» **INSTRUCTIONS TO FOLLOW**
Leave out the images and repeat every entry below exactly.
== RECORD EXCERPTS
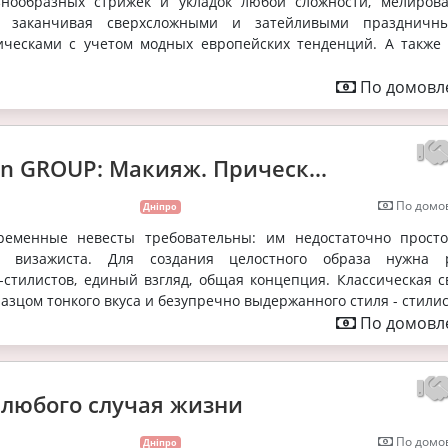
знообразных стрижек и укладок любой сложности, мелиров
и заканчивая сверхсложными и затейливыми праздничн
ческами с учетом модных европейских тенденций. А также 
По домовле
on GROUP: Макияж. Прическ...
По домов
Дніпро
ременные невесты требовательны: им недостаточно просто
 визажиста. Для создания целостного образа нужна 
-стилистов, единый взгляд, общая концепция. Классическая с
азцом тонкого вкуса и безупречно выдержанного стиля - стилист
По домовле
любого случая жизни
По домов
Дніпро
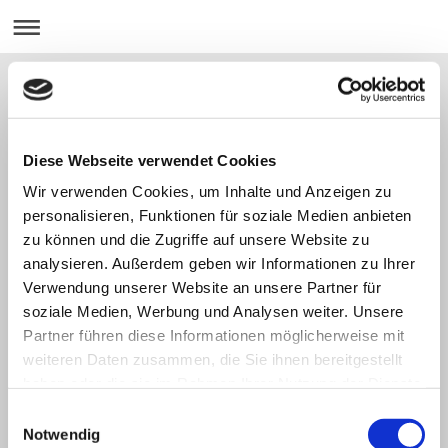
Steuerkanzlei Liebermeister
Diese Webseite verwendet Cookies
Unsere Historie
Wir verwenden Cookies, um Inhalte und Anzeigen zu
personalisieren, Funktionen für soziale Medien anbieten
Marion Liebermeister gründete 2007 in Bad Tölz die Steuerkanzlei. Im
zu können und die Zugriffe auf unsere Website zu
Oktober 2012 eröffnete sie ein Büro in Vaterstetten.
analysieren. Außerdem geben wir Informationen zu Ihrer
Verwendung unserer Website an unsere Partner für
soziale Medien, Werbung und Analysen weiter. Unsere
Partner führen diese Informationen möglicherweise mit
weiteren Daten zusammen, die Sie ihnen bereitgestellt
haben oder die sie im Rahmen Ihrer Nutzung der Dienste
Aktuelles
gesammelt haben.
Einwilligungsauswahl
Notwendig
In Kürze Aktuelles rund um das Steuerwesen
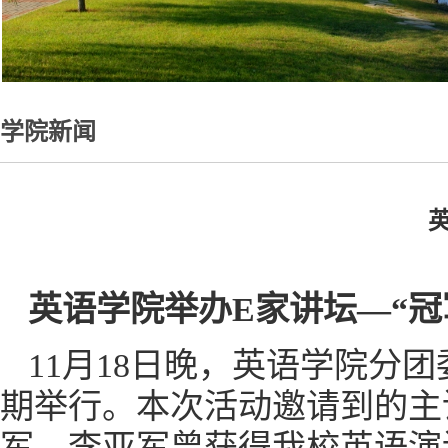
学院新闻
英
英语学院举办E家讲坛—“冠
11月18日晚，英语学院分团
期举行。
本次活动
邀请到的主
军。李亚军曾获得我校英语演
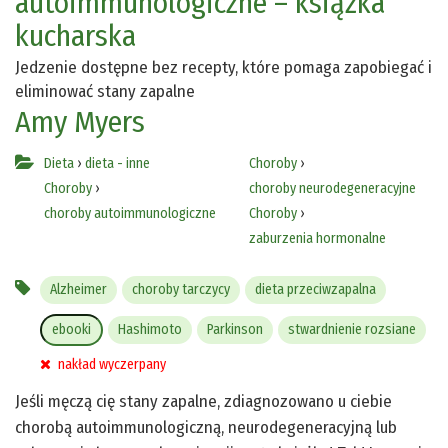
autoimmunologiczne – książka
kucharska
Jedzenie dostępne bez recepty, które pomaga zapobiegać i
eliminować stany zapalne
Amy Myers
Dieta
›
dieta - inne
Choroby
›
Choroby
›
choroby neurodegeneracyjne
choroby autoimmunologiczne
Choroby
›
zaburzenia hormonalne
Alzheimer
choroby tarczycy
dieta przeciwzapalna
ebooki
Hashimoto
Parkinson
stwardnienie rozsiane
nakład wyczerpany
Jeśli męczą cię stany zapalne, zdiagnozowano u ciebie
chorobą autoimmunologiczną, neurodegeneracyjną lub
====
» **SOLUTION FOR THIS PROBLEM**
знообразных стрижек и укладок любой сложности, мелиров
и заканчивая сверхсложными и затейливыми праздничн
ческами с учетом модных европейских тенденций. А также 
По домовле
on GROUP: Макияж. Прическ...
По домов
Дніпро
ременные невесты требовательны: им недостаточно просто
 визажиста. Для создания целостного образа нужна 
-стилистов, единый взгляд, общая концепция. Классическая с
азцом тонкого вкуса и безупречно выдержанного стиля - стилист
По домовле
любого случая жизни
По домов
Дніпро
Steuerkanzlei Liebermeister
Diese Webseite verwendet Cookies
Unsere Historie
Wir verwenden Cookies, um Inhalte und Anzeigen zu
personalisieren, Funktionen für soziale Medien anbieten
Marion Liebermeister gründete 2007 in Bad Tölz die Steuerkanzlei. Im
zu können und die Zugriffe auf unsere Website zu
Oktober 2012 eröffnete sie ein Büro in Vaterstetten.
analysieren. Außerdem geben wir Informationen zu Ihrer
Verwendung unserer Website an unsere Partner für
soziale Medien, Werbung und Analysen weiter. Unsere
Partner führen diese Informationen möglicherweise mit
weiteren Daten zusammen, die Sie ihnen bereitgestellt
haben oder die sie im Rahmen Ihrer Nutzung der Dienste
Aktuelles
gesammelt haben.
Einwilligungsauswahl
Notwendig
In Kürze Aktuelles rund um das Steuerwesen
学院新闻
英
英语学院举办E家讲坛—“冠
11月18日晚，英语学院分团
期举行。
本次活动
邀请到的主
军。李亚军曾获得我校英语演
autoimmunologiczne – książka
kucharska
Jedzenie dostępne bez recepty, które pomaga zapobiegać i
eliminować stany zapalne
Amy Myers
Dieta
›
dieta - inne
Choroby
›
Choroby
›
choroby neurodegeneracyjne
choroby autoimmunologiczne
Choroby
›
zaburzenia hormonalne
Alzheimer
choroby tarczycy
dieta przeciwzapalna
ebooki
Hashimoto
Parkinson
stwardnienie rozsiane
nakład wyczerpany
Jeśli męczą cię stany zapalne, zdiagnozowano u ciebie
chorobą autoimmunologiczną, neurodegeneracyjną lub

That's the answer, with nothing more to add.